The 1888 edition of Encyclopedia Britannica included a famously mirthless entry for Wales, “see England”. Labour hegemony since 1924 has led pundits to treat Welsh politics as a done deal. For Welsh politics, see Welsh Labour. Out-shouted by Scotland, less troubled than Ulster. Welsh politics has drawn little interest outside the Cardiff-centric Welsh media.
Whitehall has been criticised for its ‘devolve and forget’ mentality. Fleet Street has a similar shortcoming. Insufficient scrutiny of Cardiff Bay makes it easier for Wales’ left wing elites to project their self-image onto Wales.
Brexit and the ‘December Revolution’ challenge their proprietorial claims to define Wales’ political identity putting a rocket under settled habits.

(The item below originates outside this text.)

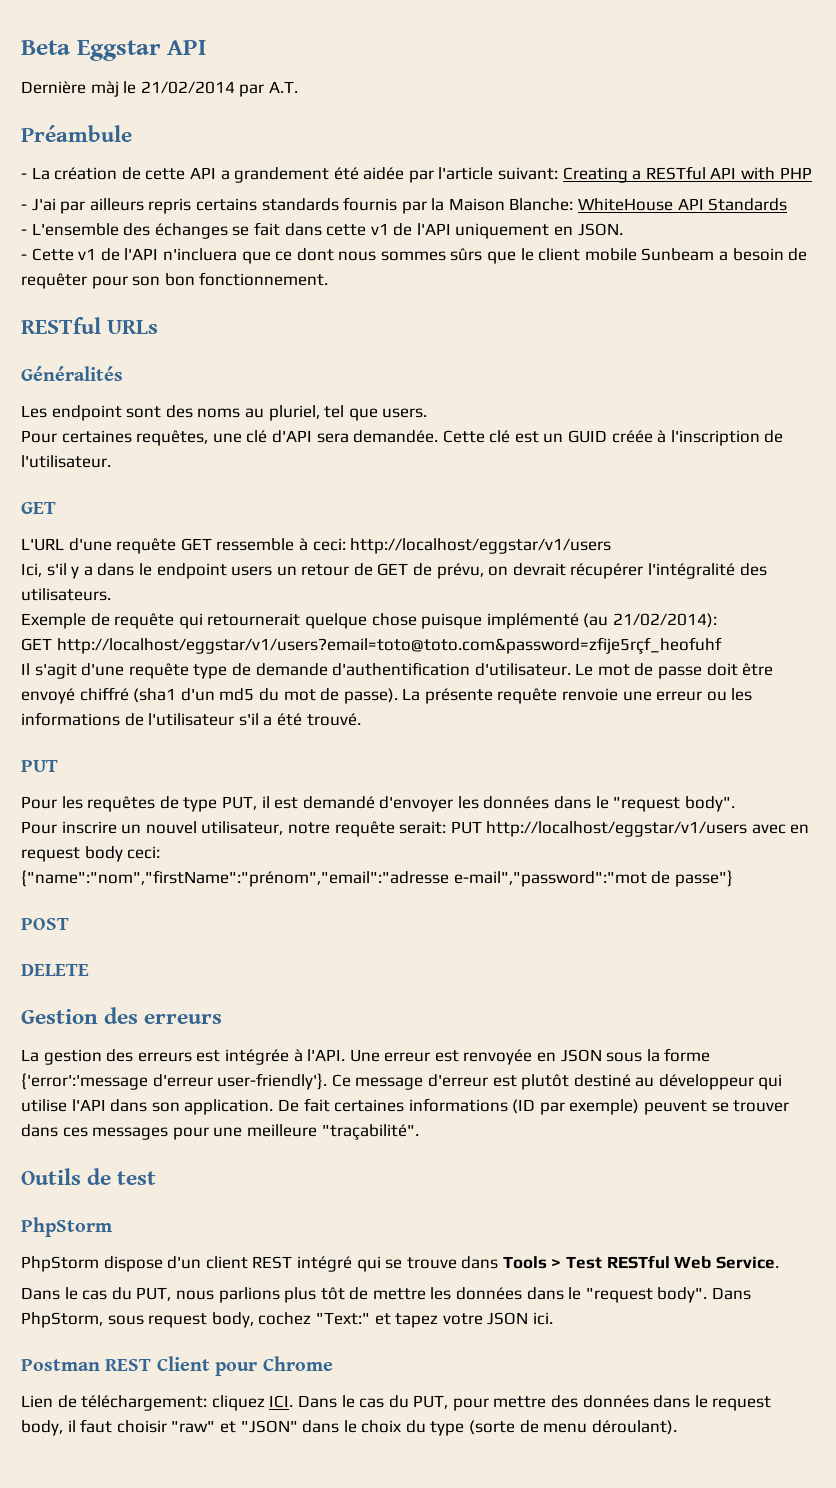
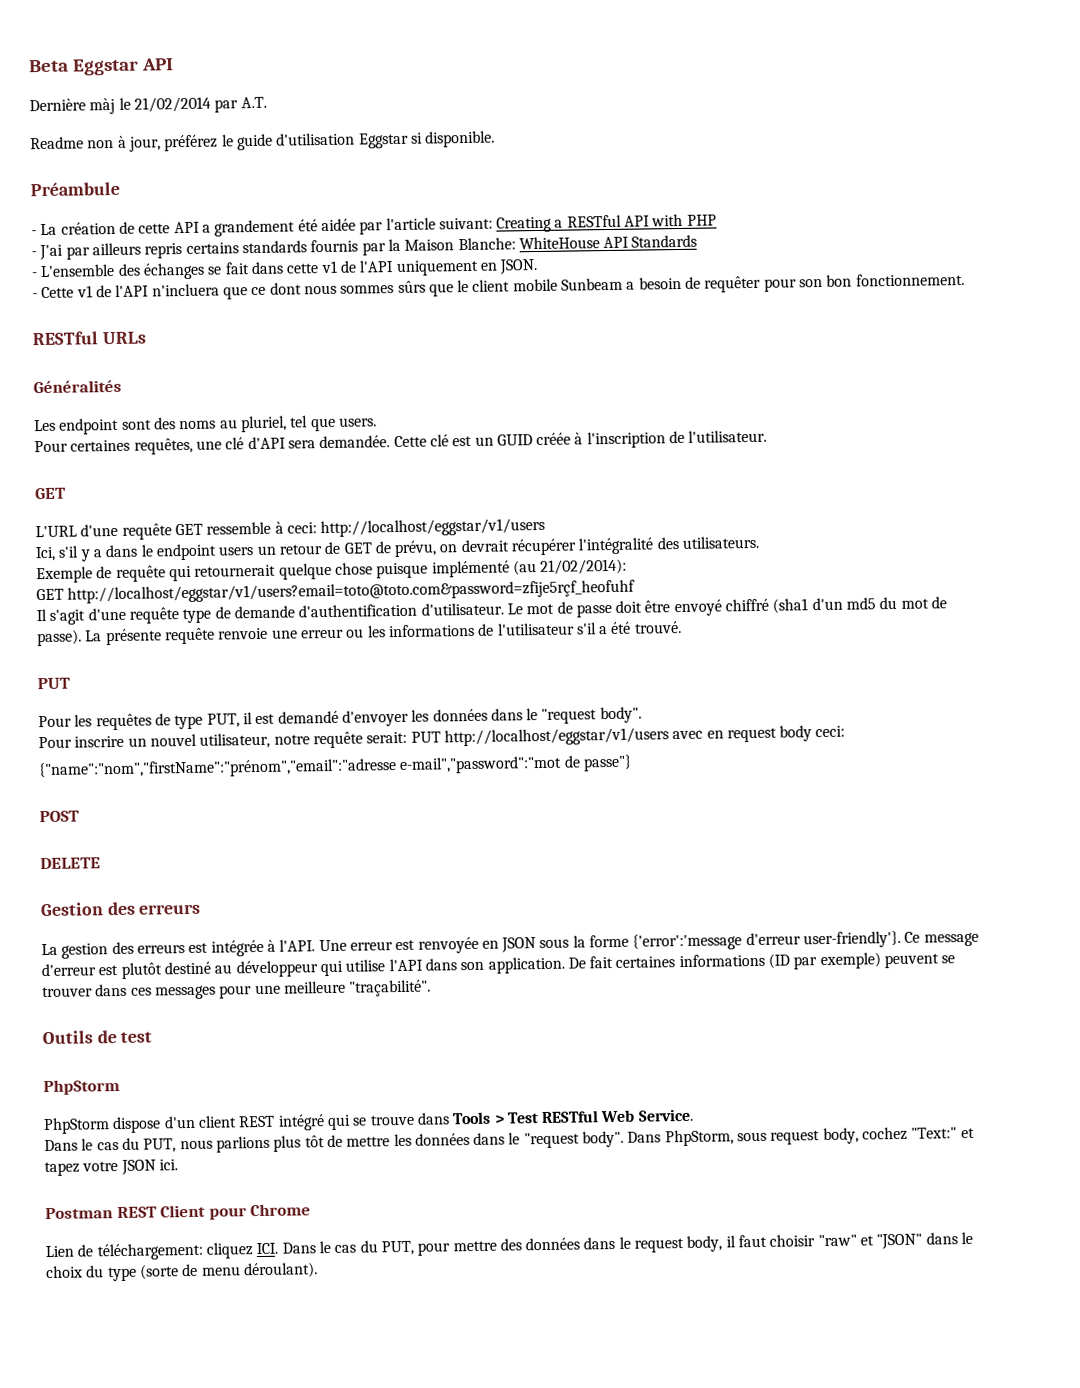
(298, 87) none -> [30,130,496,152] // Readme non à jour, préférez le guide d'utilisation Eggstar si disponible.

Welsh politics is now moving faster than many pundits can keep up with. And Boyo is that a good thing.
Given the promises made at the dawn of devolution the Welsh Labour Government is inevitably judged in terms of output legitimacy.
All is not well in the land of Nye Bevan. The Welsh Labour Government’s track record is so problematic that Rebecca Long-Bailey called for a ‘legal inquiry’ into the Welsh NHS. Welsh Health Secretary Vaughan Gethin personifies Welsh Labour’s imperial arrogance when he walked out of an ITV Wales interview smiling contemptuously.
In a land of pioneering educationalists, two decades of ‘clear red water’ between Cardiff Bay and Westminster has led to a lost generation of state school pupils who are left to struggle in the UK’s worst performing education system.
Not even their onetime strong suit of social justice fits the bill. Welsh Labour has failed to close the gap between the richest and poorest in Wales. Among the home nations Wales has the highest percentage of employees on short-term contracts and the lowest wages.
The ‘Welsh Labour brand’ credited by Lord Hain to Huw Evans, “a very capable Welshman who had been working in London for New Labour” is increasingly timeworn.
To paraphrase Disraeli after two decades they resemble a range of exhausted volcanoes, not a flame flickers on a single pallid crest. One former Tory Welsh Secretary said they are ‘Very tired, like the ageing Politburo that created glasnost’.
The Merthyr Tydfil MP and Labour leader Kier Hardie once said socialism was integral to “the Welsh race”. Indeed Labour has won a majority of Welsh Parliamentary seats since 1924 and has run Welsh Government for what by 2021 will be nearly a quarter of a century. Nowadays the historian and Labour peer Kenneth Morgan laments they have ‘lapsed into insular isolation’.
Part of Welsh Labour’s problem is that the Welsh Left has moved on from the coalfields, steel mills and factories into the universities, media and Cardiff Bay bubble-linked political industries that form Welsh Labour’s rising class.
First Minister Mark ‘Cardiff Corbynista’ Drakeford speaks to Islington rather than Islwyn, sharpening a cultural divide with the rest of Wales that his predecessor Rhodri Morgan called the “blue collar nation”. Wales is a nation of customs, traditions and ‘little platoons’, not the New Left radicalism of the Cardiff Condescendi.
The December Revolution was not terminal for stagnating Welsh Labour in the same way the ‘Night of the long sgian dubhs’ was for Scottish Labour in 2015. Yet it was a bitter portent. Challenges to Welsh Labour hegemony in their post-industrial working class heartlands have been falling thick and fast.
Just as Scottish Labour short-sightedly pitch-rolled for nationalism by claiming Conservatives were not Scottish enough so Welsh Labour’s soft nationalist signaling lowers the bar for Plaid Cymru.
The strange case of Welsh Labour’s rising nationalism has repercussions for the party in north east and south east Wales. Drakeford who is “not personally” a Unionist, talks about the United Kingdom in transactional terms, allowing Welsh Conservatives the mantle of unambiguous Unionism.
The latest Welsh Political Barometer points to a ‘major breakthrough’ at the next Senedd election with Welsh Conservatives on an historic thirty five percent, wining 22 seats to Welsh Labour’s 24.
Moreover BBC Wales’ St David’s Day survey puts Welsh Labour and Welsh Conservatives level on 31% in the constituencies and two percentage points apart on the regional list vote. The Wales Governance Centre’s Professor Awan Scully projects 22 seats for Welsh Labour, 20 for Welsh Conservatives and 18 for Plaid Cymru.
One nation Welsh Conservatives may yet reboot home rule to deliver Wales’ overdue devolution dividend. Their leader Paul Davies stands for empowering people, boosting localism and promoting accountability so that “devolution does not stop at Cardiff Bay”.
All political hegemonies come to an end. With an unpredictable fifteen months ahead of May 2021, SW1 should not be surprised if voters draw a line under Welsh Labour’s two wasted decades.